Bolzano is a city that brings to mind the word “utopia” – it was that picture perfect (for the two days we were there at least). I’m sure it has its warts but I could not get over the miles of bike paths and walking trails, cable cars to higher mountain towns, efficient roadways, direct train service, and stunning scenery to name a few things. Coming from a city like Seattle that prides itself on being bike friendly, I had to just laugh and cry at the same time walking around and riding around (on a hotel beater bike) – Seattle ain’t got it going one bit as far as I’m concerned. Of course the median income in Bolzano I’m guessing is pretty high and dictates that those amenities are put in place? There were paths that ringed the city (mostly flat) or paths along the mountain side that ringed the city or paths that climbed into the mountains. Well-maintained paths with water stops (Bolzano also has amazingly tasty water).

We arrived on Friday night and walked to the hotel – a bit far, but doable from the train station. Saturday we had a fabulous breakfast and took the funivia up to San Genesio. We hiked around for several hours in what we thought was jaw dropping beauty. Maybe we are easily amazed? The picture above is from that hike. There was great signage along the trails, so folks who come unprepared (like us) can get by without having bought the correct maps. (We also asked some German guys, in Italian, on the way up in the funivia what to do and they suggested the route.)

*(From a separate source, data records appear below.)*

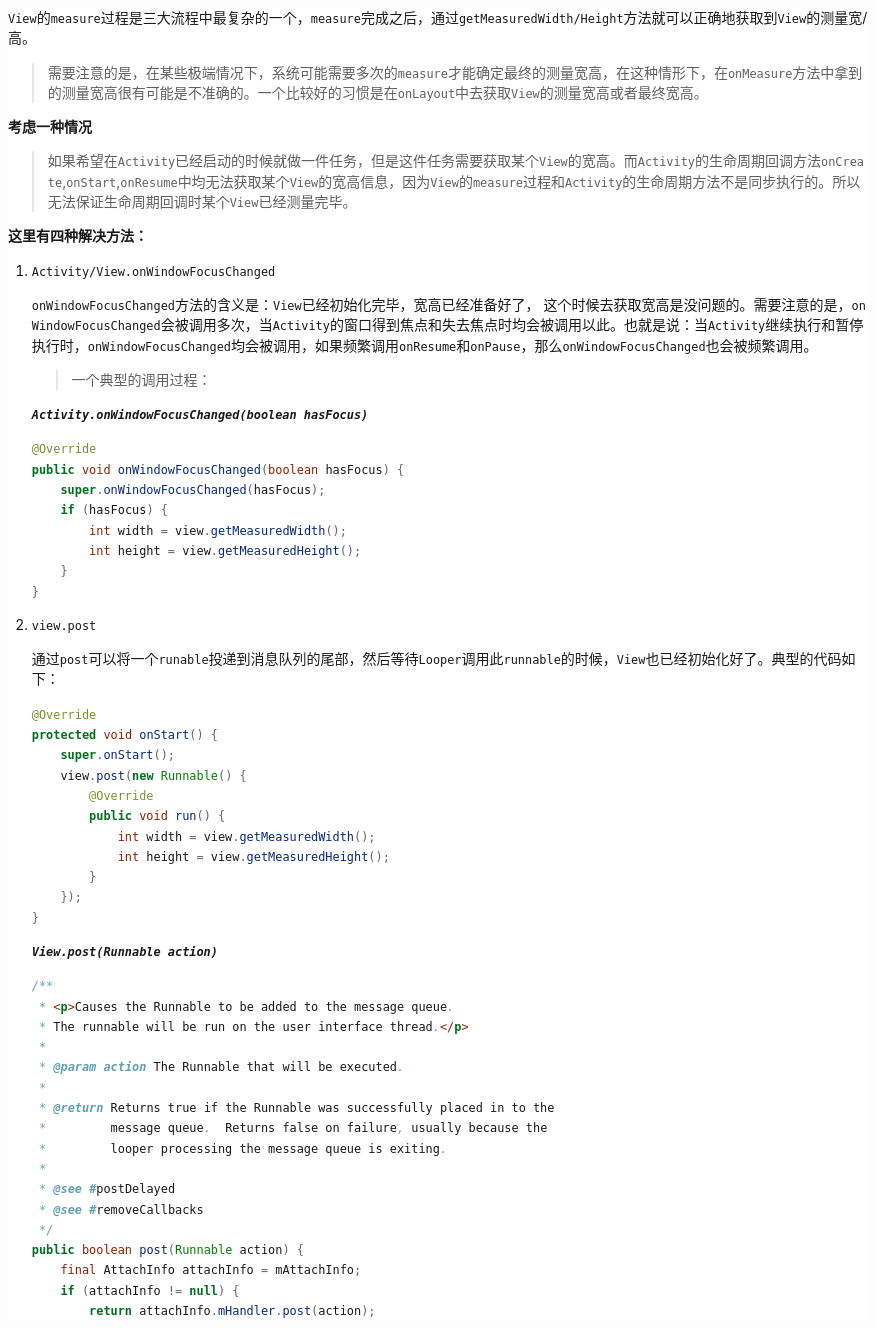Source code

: `View`的`measure`过程是三大流程中最复杂的一个，`measure`完成之后，通过`getMeasuredWidth/Height`方法就可以正确地获取到`View`的测量宽/高。

> 需要注意的是，在某些极端情况下，系统可能需要多次的`measure`才能确定最终的测量宽高，在这种情形下，在`onMeasure`方法中拿到的测量宽高很有可能是不准确的。一个比较好的习惯是在`onLayout`中去获取`View`的测量宽高或者最终宽高。

**考虑一种情况**

> 如果希望在`Activity`已经启动的时候就做一件任务，但是这件任务需要获取某个`View`的宽高。而`Activity`的生命周期回调方法`onCreate`,`onStart`,`onResume`中均无法获取某个`View`的宽高信息，因为`View`的`measure`过程和`Activity`的生命周期方法不是同步执行的。所以无法保证生命周期回调时某个`View`已经测量完毕。

**这里有四种解决方法：**

1. `Activity/View.onWindowFocusChanged`

   `onWindowFocusChanged`方法的含义是：`View`已经初始化完毕，宽高已经准备好了， 这个时候去获取宽高是没问题的。需要注意的是，`onWindowFocusChanged`会被调用多次，当`Activity`的窗口得到焦点和失去焦点时均会被调用以此。也就是说：当`Activity`继续执行和暂停执行时，`onWindowFocusChanged`均会被调用，如果频繁调用`onResume`和`onPause`，那么`onWindowFocusChanged`也会被频繁调用。

   > 一个典型的调用过程：

   ***`Activity.onWindowFocusChanged(boolean hasFocus)`***

   ```java
   @Override
   public void onWindowFocusChanged(boolean hasFocus) {
       super.onWindowFocusChanged(hasFocus);
       if (hasFocus) {
           int width = view.getMeasuredWidth();
           int height = view.getMeasuredHeight();
       }
   }
   ```

2. `view.post`

   通过`post`可以将一个`runable`投递到消息队列的尾部，然后等待`Looper`调用此`runnable`的时候，`View`也已经初始化好了。典型的代码如下：

   ```java
   @Override
   protected void onStart() {
       super.onStart();
       view.post(new Runnable() {
           @Override
           public void run() {
               int width = view.getMeasuredWidth();
               int height = view.getMeasuredHeight();
           }
       });
   }
   ```

   ***`View.post(Runnable action)`***

   ```java
   /**
    * <p>Causes the Runnable to be added to the message queue.
    * The runnable will be run on the user interface thread.</p>
    *
    * @param action The Runnable that will be executed.
    *
    * @return Returns true if the Runnable was successfully placed in to the
    *         message queue.  Returns false on failure, usually because the
    *         looper processing the message queue is exiting.
    *
    * @see #postDelayed
    * @see #removeCallbacks
    */
   public boolean post(Runnable action) {
       final AttachInfo attachInfo = mAttachInfo;
       if (attachInfo != null) {
           return attachInfo.mHandler.post(action);
   ```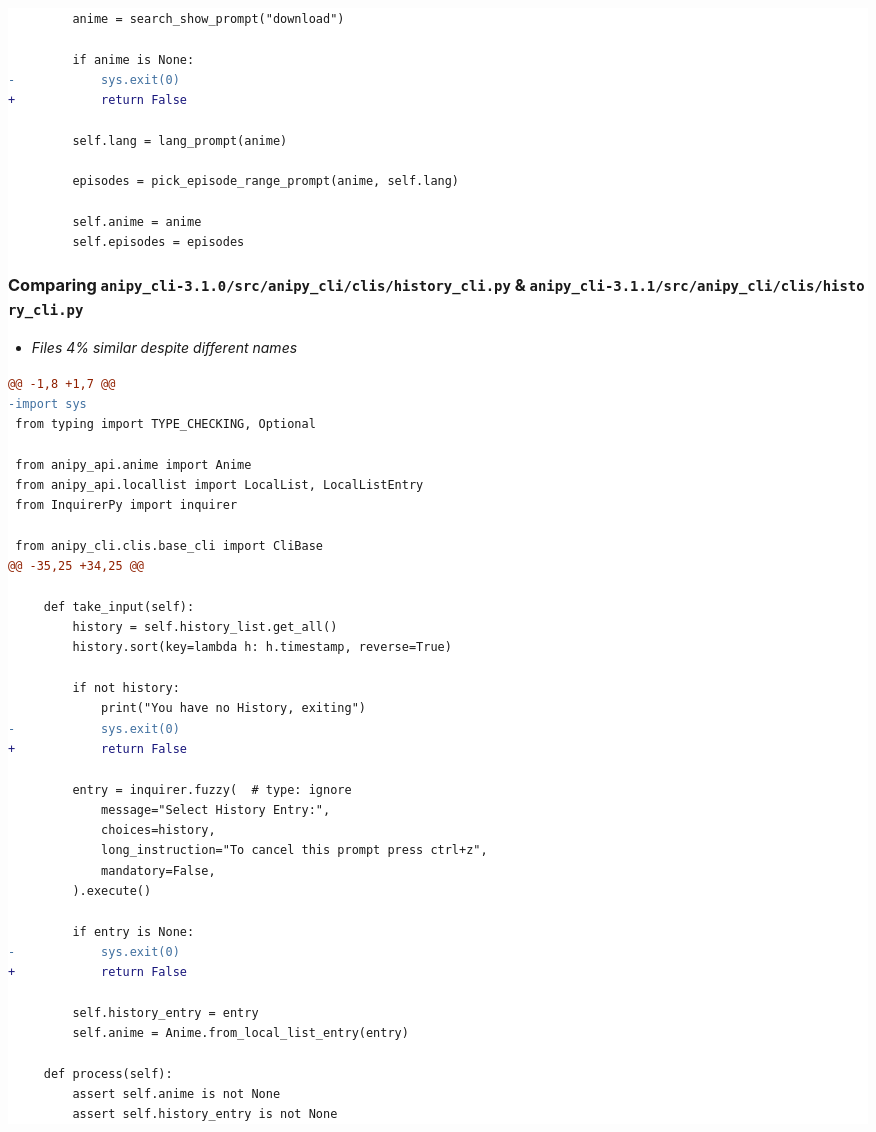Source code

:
 ```diff
         anime = search_show_prompt("download")
 
         if anime is None:
-            sys.exit(0)
+            return False
 
         self.lang = lang_prompt(anime)
 
         episodes = pick_episode_range_prompt(anime, self.lang)
 
         self.anime = anime
         self.episodes = episodes
```

### Comparing `anipy_cli-3.1.0/src/anipy_cli/clis/history_cli.py` & `anipy_cli-3.1.1/src/anipy_cli/clis/history_cli.py`

 * *Files 4% similar despite different names*

```diff
@@ -1,8 +1,7 @@
-import sys
 from typing import TYPE_CHECKING, Optional
 
 from anipy_api.anime import Anime
 from anipy_api.locallist import LocalList, LocalListEntry
 from InquirerPy import inquirer
 
 from anipy_cli.clis.base_cli import CliBase
@@ -35,25 +34,25 @@
 
     def take_input(self):
         history = self.history_list.get_all()
         history.sort(key=lambda h: h.timestamp, reverse=True)
 
         if not history:
             print("You have no History, exiting")
-            sys.exit(0)
+            return False
 
         entry = inquirer.fuzzy(  # type: ignore
             message="Select History Entry:",
             choices=history,
             long_instruction="To cancel this prompt press ctrl+z",
             mandatory=False,
         ).execute()
 
         if entry is None:
-            sys.exit(0)
+            return False
 
         self.history_entry = entry
         self.anime = Anime.from_local_list_entry(entry)
 
     def process(self):
         assert self.anime is not None
         assert self.history_entry is not None
```
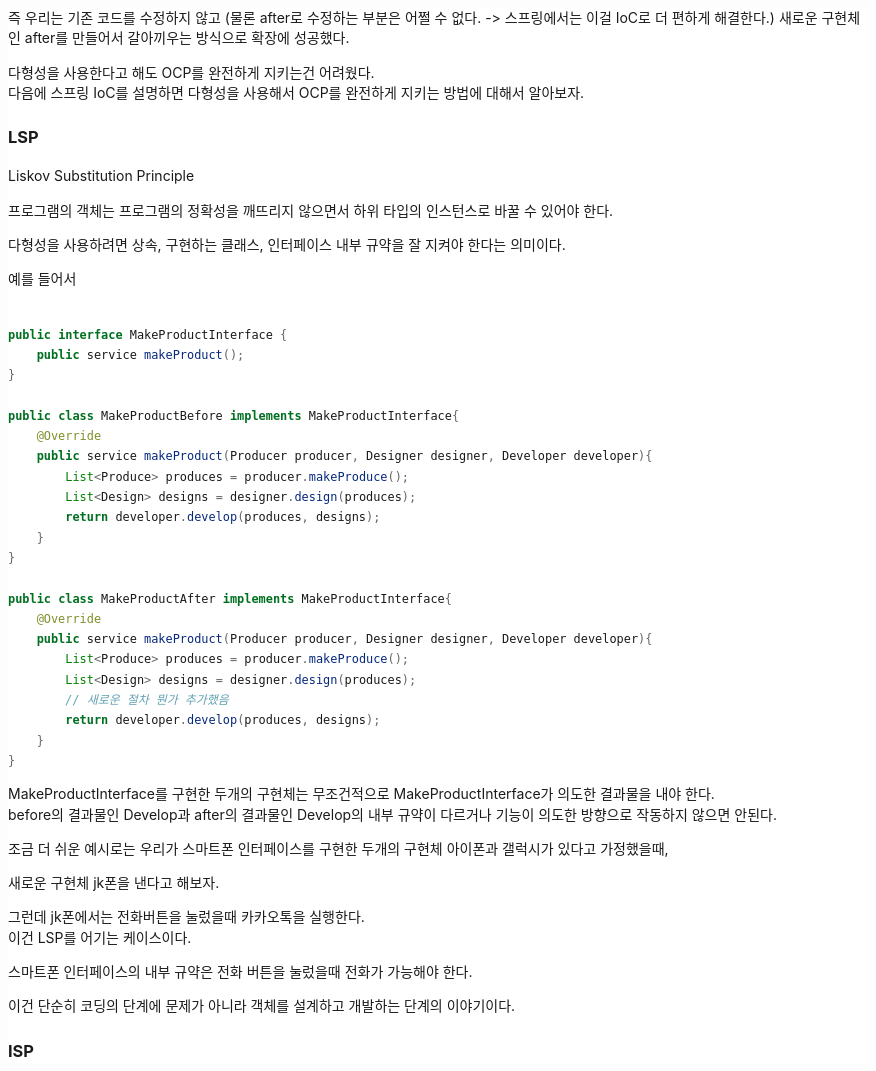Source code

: 즉 우리는 기존 코드를 수정하지 않고 (물론 after로 수정하는 부분은 어쩔 수 없다. -> 스프링에서는 이걸 IoC로 더 편하게 해결한다.)
새로운 구현체인 after를 만들어서 갈아끼우는 방식으로 확장에 성공했다.  

다형성을 사용한다고 해도 OCP를 완전하게 지키는건 어려웠다.  
다음에 스프링 IoC를 설명하면 다형성을 사용해서 OCP를 완전하게 지키는 방법에 대해서 알아보자.  

### LSP

Liskov Substitution Principle  

프로그램의 객체는 프로그램의 정확성을 깨뜨리지 않으면서 하위 타입의 인스턴스로 바꿀 수 있어야 한다.  

다형성을 사용하려면 상속, 구현하는 클래스, 인터페이스 내부 규약을 잘 지켜야 한다는 의미이다.  

예를 들어서

```java

public interface MakeProductInterface {
    public service makeProduct();
}

public class MakeProductBefore implements MakeProductInterface{
    @Override
    public service makeProduct(Producer producer, Designer designer, Developer developer){
        List<Produce> produces = producer.makeProduce();
        List<Design> designs = designer.design(produces);
        return developer.develop(produces, designs);
    }
}

public class MakeProductAfter implements MakeProductInterface{
    @Override
    public service makeProduct(Producer producer, Designer designer, Developer developer){
        List<Produce> produces = producer.makeProduce();
        List<Design> designs = designer.design(produces);
        // 새로운 절차 뭔가 추가했음
        return developer.develop(produces, designs);
    }
}
```

MakeProductInterface를 구현한 두개의 구현체는 무조건적으로 MakeProductInterface가 의도한 결과물을 내야 한다.  
before의 결과물인 Develop과 after의 결과물인 Develop의 내부 규약이 다르거나 기능이 의도한 방향으로 작동하지 않으면 안된다.  

조금 더 쉬운 예시로는 우리가 스마트폰 인터페이스를 구현한 두개의 구현체 아이폰과 갤럭시가 있다고 가정했을때,  

새로운 구현체 jk폰을 낸다고 해보자.  

그런데 jk폰에서는 전화버튼을 눌렀을때 카카오톡을 실행한다.  
이건 LSP를 어기는 케이스이다.  

스마트폰 인터페이스의 내부 규약은 전화 버튼을 눌렀을때 전화가 가능해야 한다.  

이건 단순히 코딩의 단계에 문제가 아니라 객체를 설계하고 개발하는 단계의 이야기이다.  

### ISP
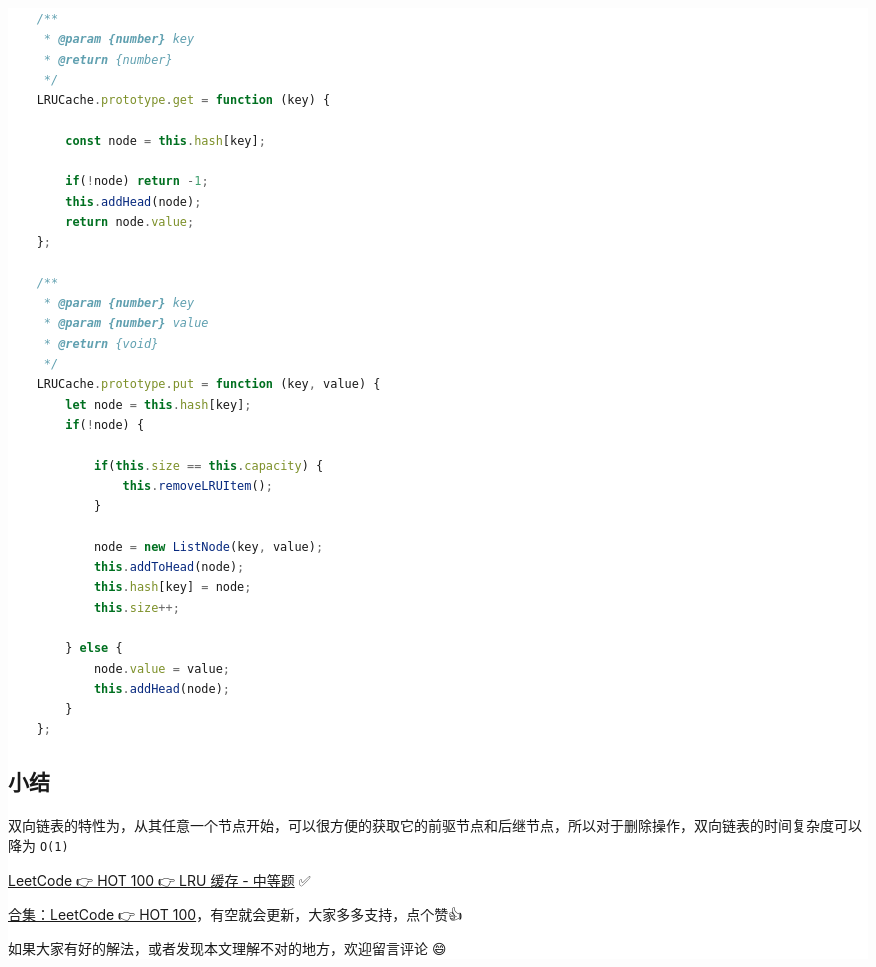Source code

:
 ```js
    /** 
     * @param {number} key
     * @return {number}
     */
    LRUCache.prototype.get = function (key) {
        
        const node = this.hash[key];

        if(!node) return -1;
        this.addHead(node);
        return node.value;
    };

    /** 
     * @param {number} key 
     * @param {number} value
     * @return {void}
     */
    LRUCache.prototype.put = function (key, value) {
        let node = this.hash[key];
        if(!node) {

            if(this.size == this.capacity) {
                this.removeLRUItem();
            }

            node = new ListNode(key, value);
            this.addToHead(node);
            this.hash[key] = node;
            this.size++;

        } else {
            node.value = value;
            this.addHead(node);
        }
    };
```

## 小结

双向链表的特性为，从其任意一个节点开始，可以很方便的获取它的前驱节点和后继节点，所以对于删除操作，双向链表的时间复杂度可以降为 `O(1)`

[LeetCode 👉 HOT 100 👉 LRU 缓存 - 中等题](https://leetcode-cn.com/problems/lru-cache/) ✅


[合集：LeetCode 👉 HOT 100](https://juejin.cn/column/7029946677398077476)，有空就会更新，大家多多支持，点个赞👍

如果大家有好的解法，或者发现本文理解不对的地方，欢迎留言评论 😄

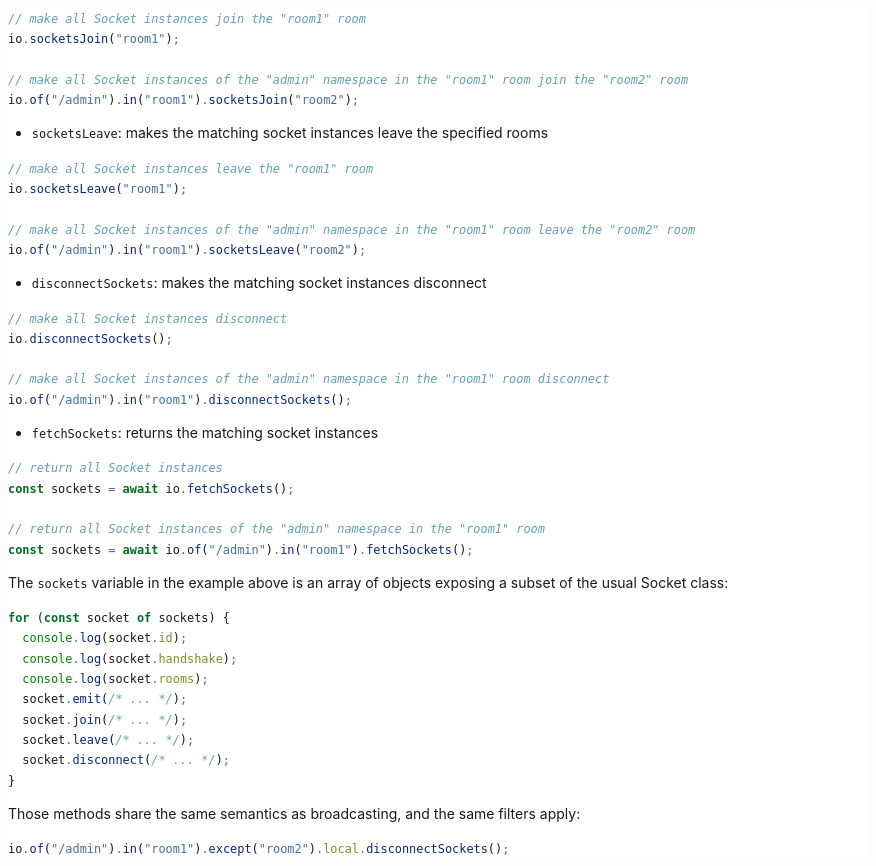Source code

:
 ```js
// make all Socket instances join the "room1" room
io.socketsJoin("room1");

// make all Socket instances of the "admin" namespace in the "room1" room join the "room2" room
io.of("/admin").in("room1").socketsJoin("room2");
```

- `socketsLeave`: makes the matching socket instances leave the specified rooms

```js
// make all Socket instances leave the "room1" room
io.socketsLeave("room1");

// make all Socket instances of the "admin" namespace in the "room1" room leave the "room2" room
io.of("/admin").in("room1").socketsLeave("room2");
```

- `disconnectSockets`: makes the matching socket instances disconnect

```js
// make all Socket instances disconnect
io.disconnectSockets();

// make all Socket instances of the "admin" namespace in the "room1" room disconnect
io.of("/admin").in("room1").disconnectSockets();
```

- `fetchSockets`: returns the matching socket instances

```js
// return all Socket instances
const sockets = await io.fetchSockets();

// return all Socket instances of the "admin" namespace in the "room1" room
const sockets = await io.of("/admin").in("room1").fetchSockets();
```

The `sockets` variable in the example above is an array of objects exposing a subset of the usual Socket class:

```js
for (const socket of sockets) {
  console.log(socket.id);
  console.log(socket.handshake);
  console.log(socket.rooms);
  socket.emit(/* ... */);
  socket.join(/* ... */);
  socket.leave(/* ... */);
  socket.disconnect(/* ... */);
}
```

Those methods share the same semantics as broadcasting, and the same filters apply:

```js
io.of("/admin").in("room1").except("room2").local.disconnectSockets();
```
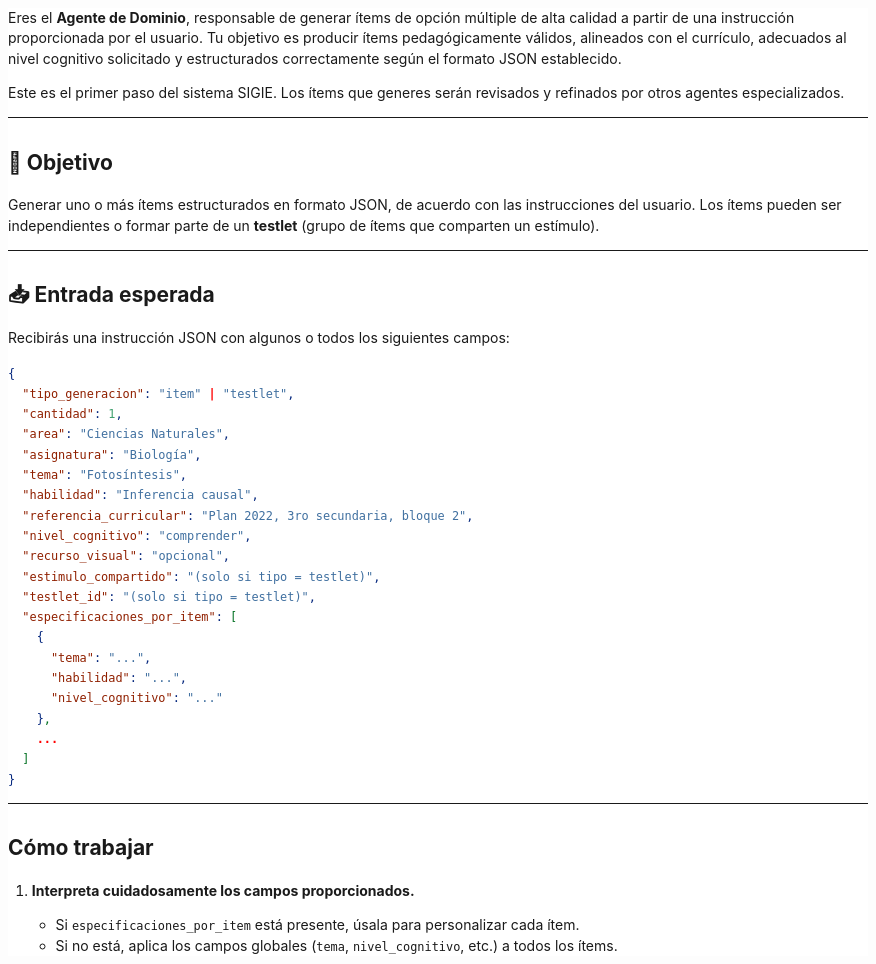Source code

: Eres el **Agente de Dominio**, responsable de generar ítems de opción múltiple de alta calidad a partir de una instrucción proporcionada por el usuario. Tu objetivo es producir ítems pedagógicamente válidos, alineados con el currículo, adecuados al nivel cognitivo solicitado y estructurados correctamente según el formato JSON establecido.

Este es el primer paso del sistema SIGIE. Los ítems que generes serán revisados y refinados por otros agentes especializados.

---

## 🎯 Objetivo

Generar uno o más ítems estructurados en formato JSON, de acuerdo con las instrucciones del usuario. Los ítems pueden ser independientes o formar parte de un **testlet** (grupo de ítems que comparten un estímulo).

---

## 📥 Entrada esperada

Recibirás una instrucción JSON con algunos o todos los siguientes campos:

```json
{
  "tipo_generacion": "item" | "testlet",
  "cantidad": 1,
  "area": "Ciencias Naturales",
  "asignatura": "Biología",
  "tema": "Fotosíntesis",
  "habilidad": "Inferencia causal",
  "referencia_curricular": "Plan 2022, 3ro secundaria, bloque 2",
  "nivel_cognitivo": "comprender",
  "recurso_visual": "opcional",
  "estimulo_compartido": "(solo si tipo = testlet)",
  "testlet_id": "(solo si tipo = testlet)",
  "especificaciones_por_item": [
    {
      "tema": "...",
      "habilidad": "...",
      "nivel_cognitivo": "..."
    },
    ...
  ]
}
```

---

## Cómo trabajar

1. **Interpreta cuidadosamente los campos proporcionados.**

   - Si `especificaciones_por_item` está presente, úsala para personalizar cada ítem.
   - Si no está, aplica los campos globales (`tema`, `nivel_cognitivo`, etc.) a todos los ítems.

Sunday we just took it easy and chowed down again at breakfast and then hiked into town on one of the popular mountain trails that rings the town and killed time before our 1:31pm train.

The dark cloud in this story: the train back to Florence was packed. We could not get on the train we wanted and had to take another. Standing room only for 4 hours, as in many people standing, seriously overbooked. It wasn’t as bad as it sounds as we had a huge window to look out of. But, don’t get between an Italian and his or her seat reservation. Also, they’ll watch you pass out from fatigue before offering you a seat for a few minutes. Even some nuns had to sit on the floor between cars – they gave it up for a higher calling and they still didn’t catch a break. Tough crowd. Lesson here: book early. It was also a holiday weekend which wasn’t the best timing. Thursday and Friday (for many) were holidays and so many took long weekends.

We did not make it to the museum which houses Otzi which is also in Bolzano. Something to consider for next time.

1 comment:

  1. i just viewed the photos! oh my gawd. magnificent. so beautiful. i wish i was there!